Where in the entries below does "pozwala" appear? Copy every line that has it.

===== Extracted information =====

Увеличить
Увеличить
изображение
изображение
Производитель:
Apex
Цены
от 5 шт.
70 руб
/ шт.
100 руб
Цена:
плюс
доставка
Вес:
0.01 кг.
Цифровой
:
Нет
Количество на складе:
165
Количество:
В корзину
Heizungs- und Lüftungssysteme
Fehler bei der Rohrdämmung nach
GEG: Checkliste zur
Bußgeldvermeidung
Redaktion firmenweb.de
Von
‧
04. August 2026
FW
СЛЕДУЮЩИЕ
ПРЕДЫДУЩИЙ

=====
===== Extracted information =====

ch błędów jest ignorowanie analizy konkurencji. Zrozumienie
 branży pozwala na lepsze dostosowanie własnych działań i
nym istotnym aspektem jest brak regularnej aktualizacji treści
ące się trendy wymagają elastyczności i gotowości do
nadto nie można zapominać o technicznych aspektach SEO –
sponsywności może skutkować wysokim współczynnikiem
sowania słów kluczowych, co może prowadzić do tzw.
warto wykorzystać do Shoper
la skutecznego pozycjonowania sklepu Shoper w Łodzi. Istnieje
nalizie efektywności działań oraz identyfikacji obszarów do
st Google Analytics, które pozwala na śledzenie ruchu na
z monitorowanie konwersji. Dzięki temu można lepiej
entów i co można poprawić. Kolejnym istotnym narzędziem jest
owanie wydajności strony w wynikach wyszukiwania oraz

=====
===== Extracted information =====

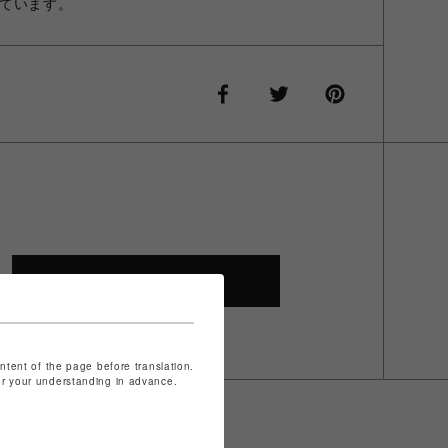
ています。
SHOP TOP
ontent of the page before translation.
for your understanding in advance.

=====

Reply to the task
 branży pozwala na lepsze dostosowanie własnych działań i
st Google Analytics, które pozwala na śledzenie ruchu na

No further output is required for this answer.